It’s a big year for aspiring munchkins. The sequel to last year’s musical hit Wicked, Wicked: For Good, drops from the sky this November, and in a startling failure of linear storytelling, the sequel to both of those movies, 1939’s The Wizard of Oz, is now playing at Sphere. Only it’s not your parents’ (and your grandparents, and your great-grandparents’) Wizard of Oz. It’s been zhuzhed up to match Sphere’s massive, 160,000 square-foot, super high-resolution curved screen, 167,000-speaker 3D sound system and its raft of in-theater effects, from wind machines to in-seat haptic feedback. (It’s also been shrunk, in a way, but more on that in a moment).
The Wizard of Oz at Sphere recasts the beloved, iconic 86-year-old movie as an immersive entertainment with few peers. CGI and AI are used to expand the original film’s 1.37:1 aspect ratio—a nearly-square picture, in essence—to Sphere’s gigantic, entire-field-of-vision format. Characters who didn’t appear on screen previously are now represented: A shot that once featured only Dorothy, Scarecrow and Tin Man now includes the Cowardly Lion, lurking in foliage previously offscreen. Formerly painted backgrounds are replaced with photorealistic landscapes; the sepia-toned sky that stretches overhead during “Over the Rainbow” is now alive with clouds and flying birds, a fitting counterpart to the swoon-worthy, re-recorded instrumental score.
But no red-blooded American pays good money to watch clouds. No, you’re coming to Sphere to have your sequined slippers rocked off, dammit, and this Oz delivers, repeatedly. Fire effects bloom when our intrepid foursome enters the Wizard’s chambers. Flying monkey drones—oh, how long I’ve desired to type that phrase—circle the audience ominously. And the twister that carries Dorothy to Oz pretty much brings the house down with wind machines, booming sound, seat vibrations and swirling paper “debris.” It’s easily the most thrilling portion of the experience, and the best possible demonstration of what Sphere can do at the top of its abilities.

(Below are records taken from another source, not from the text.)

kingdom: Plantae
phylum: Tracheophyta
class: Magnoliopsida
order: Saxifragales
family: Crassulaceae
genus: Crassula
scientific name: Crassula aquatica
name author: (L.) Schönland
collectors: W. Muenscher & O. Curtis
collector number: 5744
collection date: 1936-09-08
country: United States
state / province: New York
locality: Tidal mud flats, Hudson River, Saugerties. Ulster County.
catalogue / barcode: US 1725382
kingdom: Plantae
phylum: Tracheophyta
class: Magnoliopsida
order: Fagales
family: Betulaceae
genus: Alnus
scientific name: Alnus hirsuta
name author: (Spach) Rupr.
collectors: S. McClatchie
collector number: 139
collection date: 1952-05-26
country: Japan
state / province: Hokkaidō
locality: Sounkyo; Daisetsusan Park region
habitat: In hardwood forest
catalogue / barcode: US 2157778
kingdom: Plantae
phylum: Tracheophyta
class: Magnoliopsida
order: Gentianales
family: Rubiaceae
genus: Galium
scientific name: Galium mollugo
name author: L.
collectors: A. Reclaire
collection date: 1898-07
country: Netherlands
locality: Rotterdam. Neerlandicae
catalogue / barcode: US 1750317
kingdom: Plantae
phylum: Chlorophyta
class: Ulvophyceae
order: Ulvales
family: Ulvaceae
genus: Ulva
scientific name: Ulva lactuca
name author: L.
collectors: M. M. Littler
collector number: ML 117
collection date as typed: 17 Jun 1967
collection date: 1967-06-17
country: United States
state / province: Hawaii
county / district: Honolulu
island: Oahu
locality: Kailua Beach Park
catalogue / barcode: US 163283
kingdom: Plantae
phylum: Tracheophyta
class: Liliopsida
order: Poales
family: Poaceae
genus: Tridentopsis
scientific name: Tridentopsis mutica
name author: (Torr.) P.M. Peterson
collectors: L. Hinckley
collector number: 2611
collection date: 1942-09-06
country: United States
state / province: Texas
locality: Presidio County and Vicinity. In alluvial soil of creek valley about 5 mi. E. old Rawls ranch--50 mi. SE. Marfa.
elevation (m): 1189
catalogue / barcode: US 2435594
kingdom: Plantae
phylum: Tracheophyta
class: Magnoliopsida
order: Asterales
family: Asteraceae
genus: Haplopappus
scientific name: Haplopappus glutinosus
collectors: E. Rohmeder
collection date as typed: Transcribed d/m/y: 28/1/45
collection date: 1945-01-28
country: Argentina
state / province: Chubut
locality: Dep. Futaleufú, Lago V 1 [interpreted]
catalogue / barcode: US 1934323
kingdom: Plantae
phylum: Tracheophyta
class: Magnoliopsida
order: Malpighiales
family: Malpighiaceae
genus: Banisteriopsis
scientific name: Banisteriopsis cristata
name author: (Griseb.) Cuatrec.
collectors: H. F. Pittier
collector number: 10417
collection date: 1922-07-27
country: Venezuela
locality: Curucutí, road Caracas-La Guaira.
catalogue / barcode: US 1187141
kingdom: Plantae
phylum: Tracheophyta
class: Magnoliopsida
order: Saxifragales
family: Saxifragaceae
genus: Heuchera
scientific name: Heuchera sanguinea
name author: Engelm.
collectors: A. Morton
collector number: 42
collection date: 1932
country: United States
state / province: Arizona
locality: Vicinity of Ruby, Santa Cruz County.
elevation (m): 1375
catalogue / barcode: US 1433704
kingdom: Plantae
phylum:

It’s an incredible ride. But The Wizard of Oz at Sphere isn’t a movie; not really. Some 27 minutes are cut from the film—dialogue, character beats, bits of songs, most of Professor Marvel’s and the Cowardly Lion’s performances (gone are both “Unusual weather we’re havin’, ain’t it” and “You clinking, clanking, clattering collection of caliginous junk!”) and an entire musical number, “If I Were King of the Forest.” Shot compositions are destroyed; often, characters are pushed to the absolute bottom of the screen, basically peering into the theater as if it they needed to stand on tiptoe to do it.
But that’s a discussion for cineastes and people who’ve internalized The Wizard of Oz to the point that these cuts and changes may feel too dear, and even some of those will doubtlessly be intrigued. This is cinema as theme park attraction, and theme park attraction as a spectacular waking hallucination. I’m glad I took the journey, even if it did muss my hair and did Bert Lahr dirty.
THE WIZARD OF OZ AT SPHERE Daily through March 31, 2025, various showtimes, $119. Sphere, thesphere.com.